24x7 Scheduler Java Edition - High Availability and Fail-over

Overview

The 24x7 Scheduler is an enterprise class scheduling system designed to handle thousands of jobs. It can be configured as a High Availability system.

What Is High Availability?

High Availability (HA) means access to data, jobs and applications whenever needed and with an acceptable level of performance. HA deals with the service aspect of the "scheduling system" as an unbroken whole and as perceived by its end-users. In this context, reliability (of hardware and software components) and performance (response-time/through-put, tpm, etc.) are parts of system availability.

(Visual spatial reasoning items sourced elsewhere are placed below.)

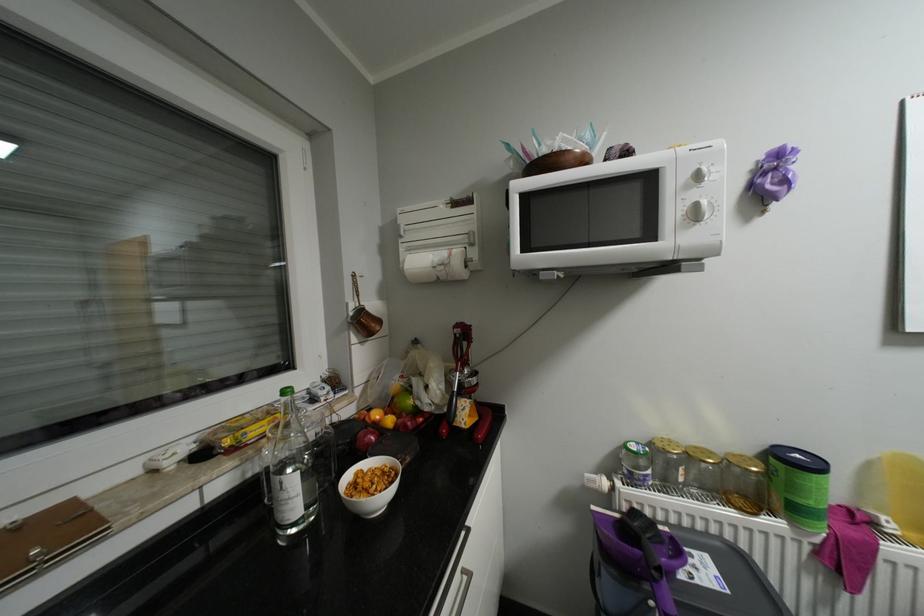
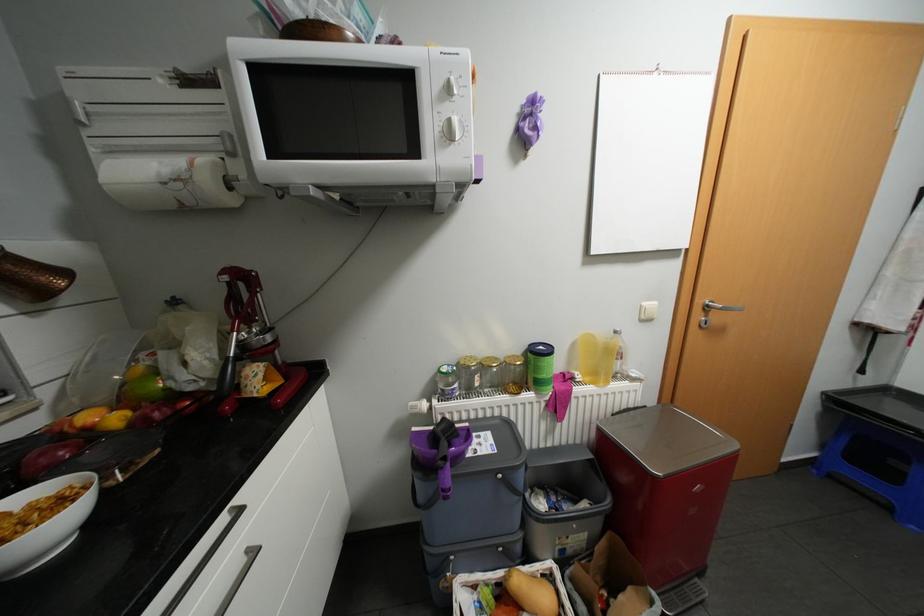
Find the pixel in the second image that matches (658,471) in the first image.

(464, 384)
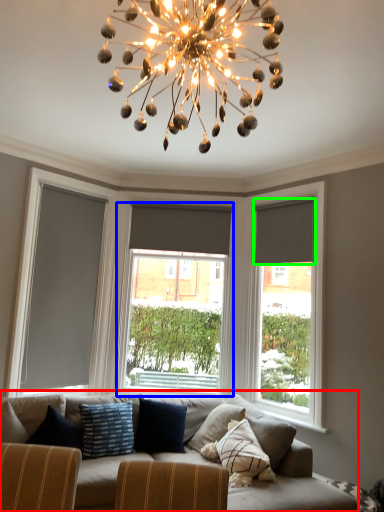
Question: Estimate the real-world distances between objects in this image. Which object is farther from studio couch (highlighted by a red box), window (highlighted by a blue box) or curtain (highlighted by a green box)?

Choices:
 (A) window
 (B) curtain

Answer: (A)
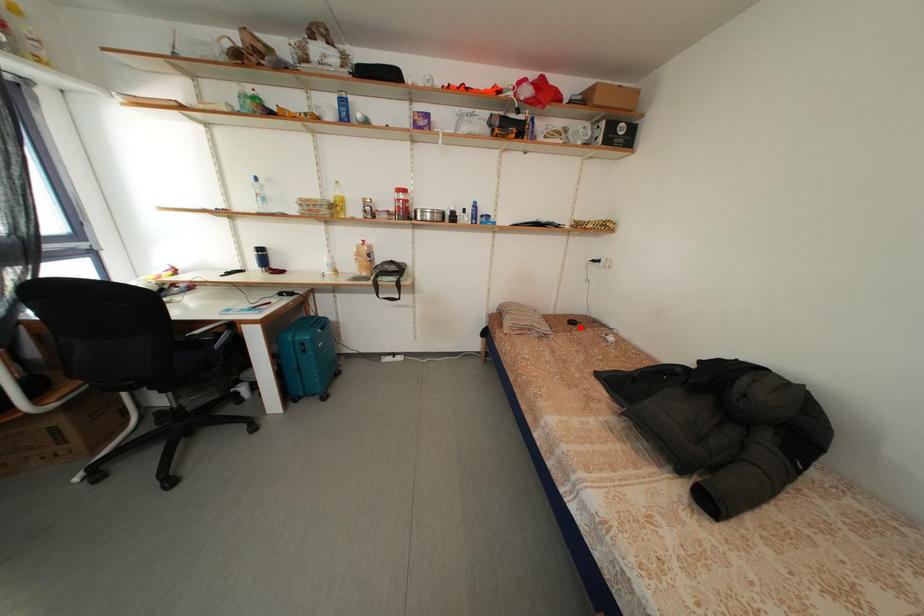
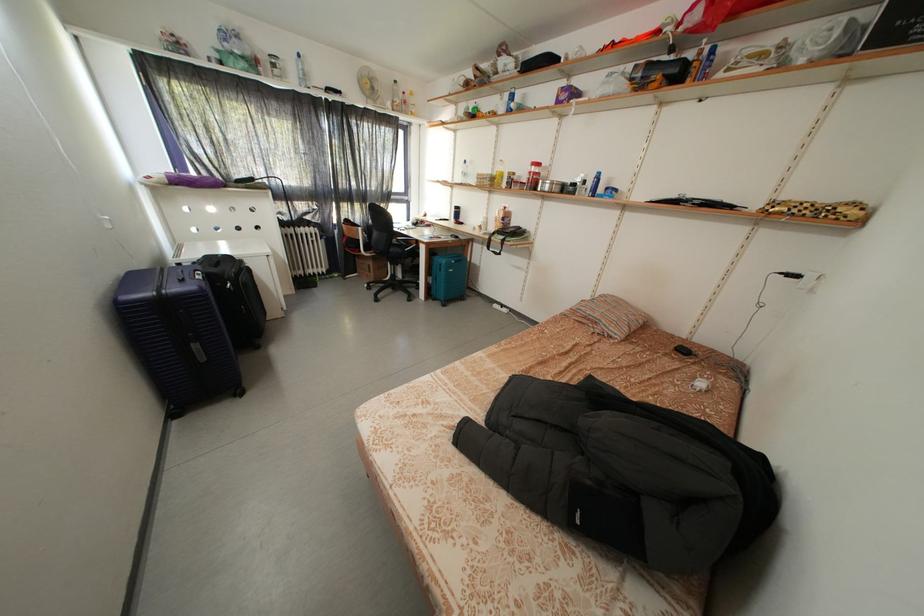
The point at the highlighted location is marked in the first image. Where is the corresponding point in the second image?

(691, 355)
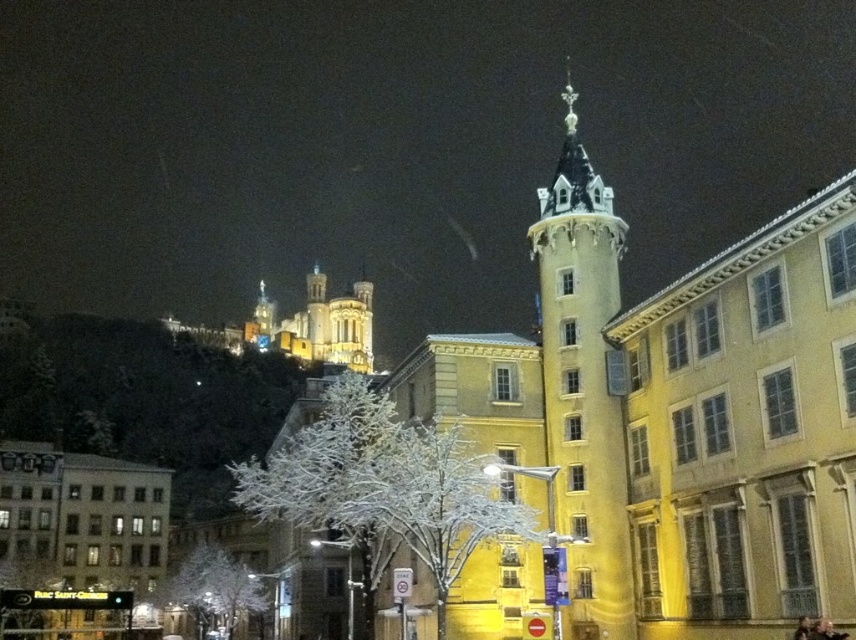
Is matte yellow tower at center thinner than white snow-covered tree at lower center?

Incorrect, matte yellow tower at center's width is not less than white snow-covered tree at lower center's.

Between matte yellow tower at center and white snow-covered tree at lower center, which one appears on the right side from the viewer's perspective?

Positioned to the right is matte yellow tower at center.

Which is in front, point (599, 401) or point (193, 582)?

Point (599, 401)

You are a GUI agent. You are given a task and a screenshot of the screen. Output one action in this format:
    pyautogui.click(x=<x>, y=<y>)
    Task: Click on the matte yellow tower at center
    The width and height of the screenshot is (856, 640).
    Given the screenshot: What is the action you would take?
    pyautogui.click(x=583, y=385)

Who is positioned more to the right, snow-covered tree at center or white snow-covered tree at lower center?

Positioned to the right is snow-covered tree at center.

Does snow-covered tree at center appear over white snow-covered tree at lower center?

Yes.

Is point (467, 467) closer to camera compared to point (204, 557)?

Yes, it is in front of point (204, 557).

The height and width of the screenshot is (640, 856). Find the location of `snow-covered tree at center`. snow-covered tree at center is located at coordinates (383, 486).

Can you confirm if matte yellow tower at center is thinner than snow-covered tree at center?

No, matte yellow tower at center is not thinner than snow-covered tree at center.

In the scene shown: Who is taller, matte yellow tower at center or snow-covered tree at center?

matte yellow tower at center is taller.

Who is more distant from viewer, (x=554, y=436) or (x=287, y=499)?

Point (x=554, y=436)

The width and height of the screenshot is (856, 640). What are the coordinates of `matte yellow tower at center` in the screenshot? It's located at (583, 385).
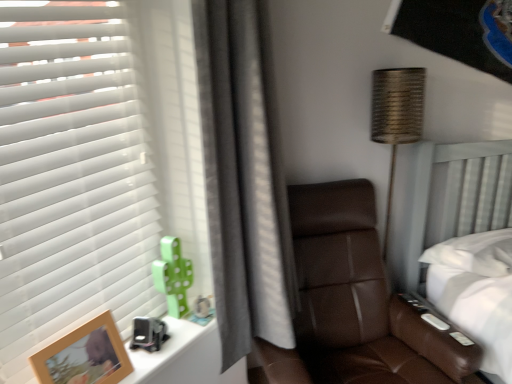
Question: Would you say green matte cactus at left is inside or outside white matte window blind at left?

Choices:
 (A) outside
 (B) inside

Answer: (B)

Question: In terms of size, does green matte cactus at left appear bigger or smaller than white matte window blind at left?

Choices:
 (A) big
 (B) small

Answer: (B)

Question: Estimate the real-world distances between objects in this image. Which object is closer to the white matte window blind at left?

Choices:
 (A) green matte cactus at left
 (B) brown leather chair at center
 (C) gray fabric curtain at center
 (D) wooden photo frame at lower left

Answer: (D)

Question: Which is farther from the green matte cactus at left?

Choices:
 (A) white matte window blind at left
 (B) wooden photo frame at lower left
 (C) brown leather chair at center
 (D) gray fabric curtain at center

Answer: (C)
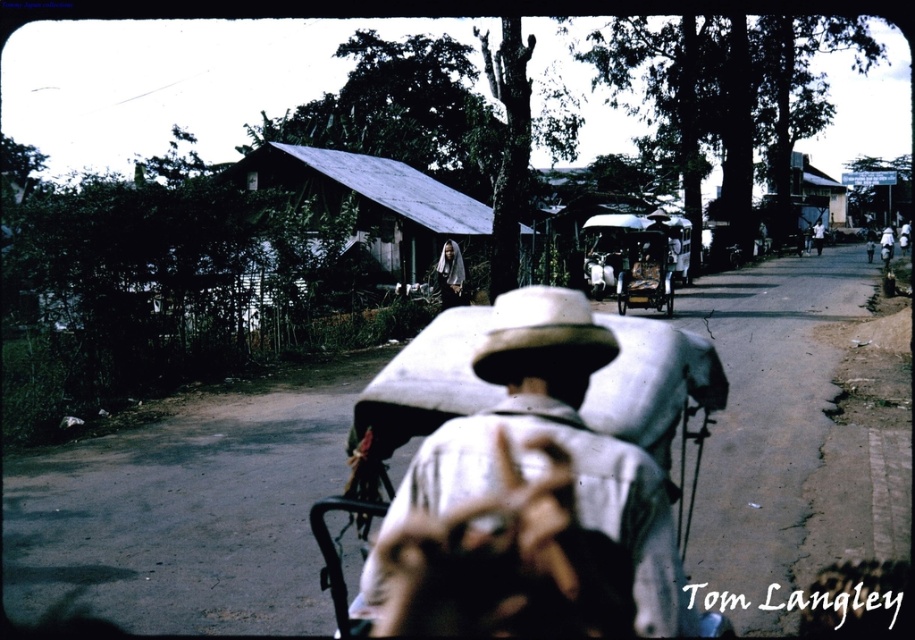
You are a photographer trying to capture a clear shot of the metallic corrugated roof at center and the white fabric cowboy hat at center. If you want to frame both objects in your camera, which object should you adjust your focus to prioritize based on their sizes?

The metallic corrugated roof at center is wider than the white fabric cowboy hat at center. Therefore, to frame both, prioritize focusing on the metallic corrugated roof at center as it takes up more space in the frame.

You are a photographer trying to capture the person in the rural street scene. You notice two white items on their head. Which one is positioned lower on the head between the white fabric cowboy hat at center and the white cloth headscarf at center?

The white fabric cowboy hat at center is positioned lower on the head than the white cloth headscarf at center, as it is located below it.

You are a photographer trying to capture a clear image of both the white fabric cowboy hat at center and the white cloth headscarf at center. Which object is located to the right of the other?

The white fabric cowboy hat at center is positioned on the right side of white cloth headscarf at center.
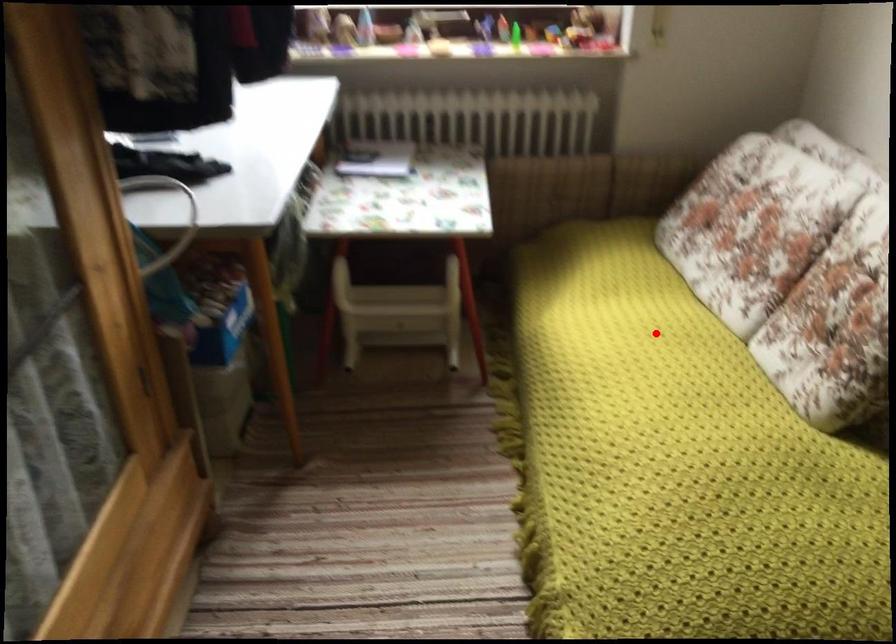
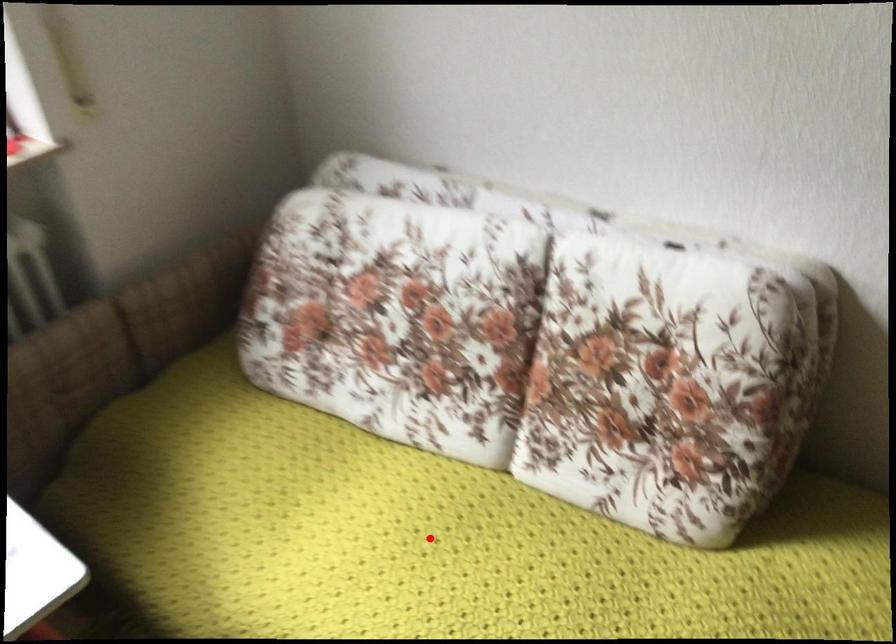
I am providing you with two images of the same scene from different viewpoints. A red point is marked on the first image and another point is marked on the second image. Is the marked point in image1 the same physical position as the marked point in image2?

Yes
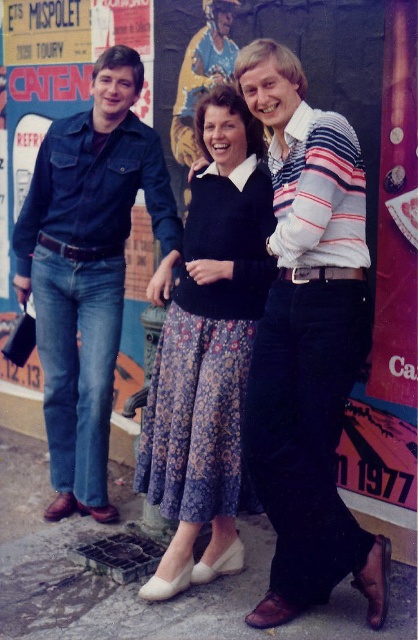
You are a photographer trying to adjust the lighting for a group photo. You notice the striped cotton shirt at center and the floral cotton dress at center. Which clothing item is closer to the camera?

The striped cotton shirt at center is in front of the floral cotton dress at center, so it is closer to the camera.

You are taking a photo of the striped cotton shirt at center and the denim jeans at left. Which one should you focus on first if you want to capture both clearly?

The striped cotton shirt at center should be focused on first because it is closer to the viewer than the denim jeans at left, ensuring both are in focus when using a shallow depth of field.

HA is the proportion of time a system is productive and is usually expressed as a percentage. In the spectrum of system availability, HA systems usually fall between 99.9% and 100% availability.

24x7 Scheduler supports 2 fail-over levels: 1. Job fail-over can be implemented using built-in job processing redundancy features. 2. Scheduling system fail-over can be implemented using clustering solutions.

Job Fail-over

24x7 Scheduler can run both local and remote jobs using remote agents deployed on other computers. Each job can be assigned to a primary agent and a list of backup agents. In case the primary agent is not available the job is automatically submitted to the to first available or least busy backup agent.

Scheduler Fail-over

Several solutions can be used for the system fail-over. We recommend Linux High Availability Project (Linux HA). This is a kind of inexpensive clustering solution based on heartbeat method which is easy to install and configure. For more information about Linux HA please read http://linux-ha.org/download/GettingStarted.html

Linux HA heartbeat system (active/passive configuration) can be setup to monitor TCP port 1097 (this is the default port used by 24x7 Scheduler for TCP requests.. Each node in a cluster needs to have 2 network cards - one for the regular network and another for the private network. Nodes can be then linked by Cat-5 crossover cable. Using private network allows excluding all common network dependencies (such as routers, switches, disconnects) and avoid false fail-overs caused by other component failures.

IMPORTANT: The Linux High Availability Project method can be used and run on any other Unix system, including Sun Solaris, HP-UX and other. It is not specific to Linux operation system!